Thursday, December 2, 2010

I was at work in one of the large rooms covered in dark grey tar paper. Someone was pulling down the tar paper and exposing the wooden 2 by 4s behind it. I walked forward to help when suddenly I realized that this was not what my work place actually looked like. This was a dream and now I was lucid within it. But what to do now that I was here? Surely I didn't want to waste this opportunity. I pondered frantically for a few seconds and then I remembered I wanted to meet my guides. I looked around quickly and saw a female dressed in white standing by a hallway wall.

I went up to her and asked, "Are you real?"

"No," she answered.

I was taken aback. She did not look plasticlike and she had spoken, two things that set her apart from regular thought forms. But yet I could sense no emotion or personality from her. Finally I decided she was real but testing me. Had I detected maybe a note of sarcasm in her answer or was that in my imagination? I wasn't sure.
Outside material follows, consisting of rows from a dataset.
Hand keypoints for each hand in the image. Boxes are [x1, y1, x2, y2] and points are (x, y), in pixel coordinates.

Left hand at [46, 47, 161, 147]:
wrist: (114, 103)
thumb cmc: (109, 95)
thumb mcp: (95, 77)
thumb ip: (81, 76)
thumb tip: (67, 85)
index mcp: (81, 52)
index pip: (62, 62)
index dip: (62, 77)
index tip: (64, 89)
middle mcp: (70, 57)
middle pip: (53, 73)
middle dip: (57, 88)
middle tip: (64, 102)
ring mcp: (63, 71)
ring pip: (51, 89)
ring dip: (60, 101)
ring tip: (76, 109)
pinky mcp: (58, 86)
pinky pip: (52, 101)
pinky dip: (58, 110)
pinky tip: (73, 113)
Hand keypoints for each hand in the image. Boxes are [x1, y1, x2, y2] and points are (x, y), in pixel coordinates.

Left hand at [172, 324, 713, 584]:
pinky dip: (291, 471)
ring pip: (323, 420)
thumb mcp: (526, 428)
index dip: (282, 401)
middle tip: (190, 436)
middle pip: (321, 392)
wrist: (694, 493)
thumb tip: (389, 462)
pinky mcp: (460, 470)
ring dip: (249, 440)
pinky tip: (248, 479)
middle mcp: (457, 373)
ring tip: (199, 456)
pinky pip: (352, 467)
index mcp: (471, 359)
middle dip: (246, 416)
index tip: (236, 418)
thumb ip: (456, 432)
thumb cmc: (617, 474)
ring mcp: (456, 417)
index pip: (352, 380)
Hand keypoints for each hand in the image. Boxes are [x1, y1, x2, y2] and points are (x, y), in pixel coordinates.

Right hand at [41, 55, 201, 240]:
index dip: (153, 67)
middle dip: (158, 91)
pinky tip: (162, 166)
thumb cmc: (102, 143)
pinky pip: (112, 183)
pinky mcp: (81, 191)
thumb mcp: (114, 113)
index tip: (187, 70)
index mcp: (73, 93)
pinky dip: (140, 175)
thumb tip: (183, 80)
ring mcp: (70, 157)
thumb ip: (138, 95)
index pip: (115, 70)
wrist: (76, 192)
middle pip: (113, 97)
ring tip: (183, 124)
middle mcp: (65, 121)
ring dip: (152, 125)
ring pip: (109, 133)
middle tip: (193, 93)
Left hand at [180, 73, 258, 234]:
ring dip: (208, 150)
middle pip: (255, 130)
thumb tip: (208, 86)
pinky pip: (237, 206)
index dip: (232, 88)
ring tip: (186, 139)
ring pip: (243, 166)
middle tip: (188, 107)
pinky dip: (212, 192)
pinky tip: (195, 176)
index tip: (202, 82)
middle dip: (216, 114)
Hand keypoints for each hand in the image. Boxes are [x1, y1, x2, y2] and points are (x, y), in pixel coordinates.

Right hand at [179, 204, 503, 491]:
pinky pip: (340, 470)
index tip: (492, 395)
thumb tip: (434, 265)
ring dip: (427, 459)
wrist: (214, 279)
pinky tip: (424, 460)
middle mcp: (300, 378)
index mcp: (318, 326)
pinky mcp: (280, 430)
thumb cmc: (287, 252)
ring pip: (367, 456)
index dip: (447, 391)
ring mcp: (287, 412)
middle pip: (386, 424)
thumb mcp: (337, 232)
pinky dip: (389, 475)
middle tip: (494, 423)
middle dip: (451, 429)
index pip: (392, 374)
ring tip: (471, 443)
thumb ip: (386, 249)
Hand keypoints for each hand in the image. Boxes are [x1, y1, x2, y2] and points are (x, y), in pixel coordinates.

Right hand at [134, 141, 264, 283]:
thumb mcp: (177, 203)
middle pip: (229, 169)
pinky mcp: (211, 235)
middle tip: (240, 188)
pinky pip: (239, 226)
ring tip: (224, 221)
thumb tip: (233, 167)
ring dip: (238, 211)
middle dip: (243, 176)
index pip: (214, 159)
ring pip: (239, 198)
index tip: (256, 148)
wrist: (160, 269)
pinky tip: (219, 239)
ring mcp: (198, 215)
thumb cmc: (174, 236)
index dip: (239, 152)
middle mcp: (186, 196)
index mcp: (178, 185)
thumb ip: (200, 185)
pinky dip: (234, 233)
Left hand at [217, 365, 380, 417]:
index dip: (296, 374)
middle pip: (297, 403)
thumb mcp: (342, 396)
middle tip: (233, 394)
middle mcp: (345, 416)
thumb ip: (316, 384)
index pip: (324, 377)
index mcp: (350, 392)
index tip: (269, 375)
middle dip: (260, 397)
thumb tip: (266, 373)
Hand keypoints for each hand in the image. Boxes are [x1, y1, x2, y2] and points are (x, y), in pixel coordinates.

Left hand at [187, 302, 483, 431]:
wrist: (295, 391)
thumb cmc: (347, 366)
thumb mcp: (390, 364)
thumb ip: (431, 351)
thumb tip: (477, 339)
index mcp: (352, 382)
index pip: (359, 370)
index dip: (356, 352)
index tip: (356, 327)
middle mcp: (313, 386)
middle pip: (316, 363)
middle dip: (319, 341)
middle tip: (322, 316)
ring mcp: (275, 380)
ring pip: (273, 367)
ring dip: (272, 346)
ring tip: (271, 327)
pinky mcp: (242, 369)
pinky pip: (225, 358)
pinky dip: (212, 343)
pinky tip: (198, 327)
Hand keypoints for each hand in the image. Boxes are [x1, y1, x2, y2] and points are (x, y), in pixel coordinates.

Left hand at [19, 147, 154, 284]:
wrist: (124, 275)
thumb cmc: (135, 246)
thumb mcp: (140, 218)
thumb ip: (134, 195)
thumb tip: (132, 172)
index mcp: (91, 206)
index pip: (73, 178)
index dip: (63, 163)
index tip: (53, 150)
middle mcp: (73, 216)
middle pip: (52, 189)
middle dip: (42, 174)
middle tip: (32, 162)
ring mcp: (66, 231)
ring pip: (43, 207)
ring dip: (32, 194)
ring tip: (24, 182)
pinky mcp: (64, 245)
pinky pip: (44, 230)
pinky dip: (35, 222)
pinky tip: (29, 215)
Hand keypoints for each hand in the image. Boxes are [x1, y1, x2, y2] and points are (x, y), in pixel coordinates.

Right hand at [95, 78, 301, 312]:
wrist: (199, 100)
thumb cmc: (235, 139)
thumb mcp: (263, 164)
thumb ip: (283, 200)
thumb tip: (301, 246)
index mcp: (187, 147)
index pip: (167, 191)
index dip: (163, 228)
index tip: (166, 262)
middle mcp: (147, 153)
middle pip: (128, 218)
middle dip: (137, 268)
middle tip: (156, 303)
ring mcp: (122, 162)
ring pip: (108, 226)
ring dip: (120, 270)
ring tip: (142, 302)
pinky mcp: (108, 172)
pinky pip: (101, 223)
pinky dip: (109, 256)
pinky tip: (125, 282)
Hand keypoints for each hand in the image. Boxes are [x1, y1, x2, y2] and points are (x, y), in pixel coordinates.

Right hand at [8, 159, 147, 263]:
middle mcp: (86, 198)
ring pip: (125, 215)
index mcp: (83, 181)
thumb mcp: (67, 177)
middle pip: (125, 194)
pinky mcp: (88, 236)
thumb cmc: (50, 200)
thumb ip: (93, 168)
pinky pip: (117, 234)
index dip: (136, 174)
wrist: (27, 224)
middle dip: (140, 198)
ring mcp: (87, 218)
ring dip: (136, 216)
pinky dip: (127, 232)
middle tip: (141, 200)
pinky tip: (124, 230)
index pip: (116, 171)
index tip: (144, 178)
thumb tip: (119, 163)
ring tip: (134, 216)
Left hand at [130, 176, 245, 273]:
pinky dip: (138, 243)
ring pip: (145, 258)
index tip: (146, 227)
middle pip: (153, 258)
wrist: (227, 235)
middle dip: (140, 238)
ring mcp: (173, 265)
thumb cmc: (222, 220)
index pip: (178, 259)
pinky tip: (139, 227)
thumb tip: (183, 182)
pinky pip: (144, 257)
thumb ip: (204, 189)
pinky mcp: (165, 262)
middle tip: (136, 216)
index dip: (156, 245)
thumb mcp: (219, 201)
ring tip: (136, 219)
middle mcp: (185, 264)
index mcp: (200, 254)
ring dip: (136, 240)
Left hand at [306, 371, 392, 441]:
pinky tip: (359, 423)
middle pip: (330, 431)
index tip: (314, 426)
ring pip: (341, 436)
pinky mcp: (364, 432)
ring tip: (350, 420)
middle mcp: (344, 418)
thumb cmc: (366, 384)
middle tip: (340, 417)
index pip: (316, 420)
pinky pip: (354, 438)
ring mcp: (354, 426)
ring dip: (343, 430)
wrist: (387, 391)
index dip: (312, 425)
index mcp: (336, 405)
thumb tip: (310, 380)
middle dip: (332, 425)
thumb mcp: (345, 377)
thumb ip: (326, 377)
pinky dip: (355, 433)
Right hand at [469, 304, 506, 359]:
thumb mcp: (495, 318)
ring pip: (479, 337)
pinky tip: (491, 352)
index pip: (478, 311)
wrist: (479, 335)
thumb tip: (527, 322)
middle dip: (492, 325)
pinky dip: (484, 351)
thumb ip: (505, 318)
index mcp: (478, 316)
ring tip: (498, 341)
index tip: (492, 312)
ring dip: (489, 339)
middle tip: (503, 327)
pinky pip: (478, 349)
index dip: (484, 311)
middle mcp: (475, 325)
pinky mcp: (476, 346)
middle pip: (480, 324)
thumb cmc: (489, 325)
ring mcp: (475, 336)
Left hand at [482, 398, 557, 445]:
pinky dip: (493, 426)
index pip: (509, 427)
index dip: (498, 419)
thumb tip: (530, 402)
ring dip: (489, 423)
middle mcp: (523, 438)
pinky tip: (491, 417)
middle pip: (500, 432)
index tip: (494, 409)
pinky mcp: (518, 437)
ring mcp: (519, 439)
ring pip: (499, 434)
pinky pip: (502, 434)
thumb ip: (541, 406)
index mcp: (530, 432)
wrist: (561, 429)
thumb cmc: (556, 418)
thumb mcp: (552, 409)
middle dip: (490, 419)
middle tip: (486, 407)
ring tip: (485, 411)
"Are you one of the ones that guides my life?" I then asked her. As I said it, I pondered life's trials and wondered what kind of hard advice she might have for me. She was walking now with her back turned to me, but briefly she turned her head to look at me and said, "I am also responsible for the good things." At first I was suprised, but then I realized that I had been thinking only of negative hard things in my life, as if all learning must be hard.

A split second passed and I found her sitting at a desk typing on a computer. She had an air of concentration about her. I wondered is she was looking at my life on her computer. Then the dream ended.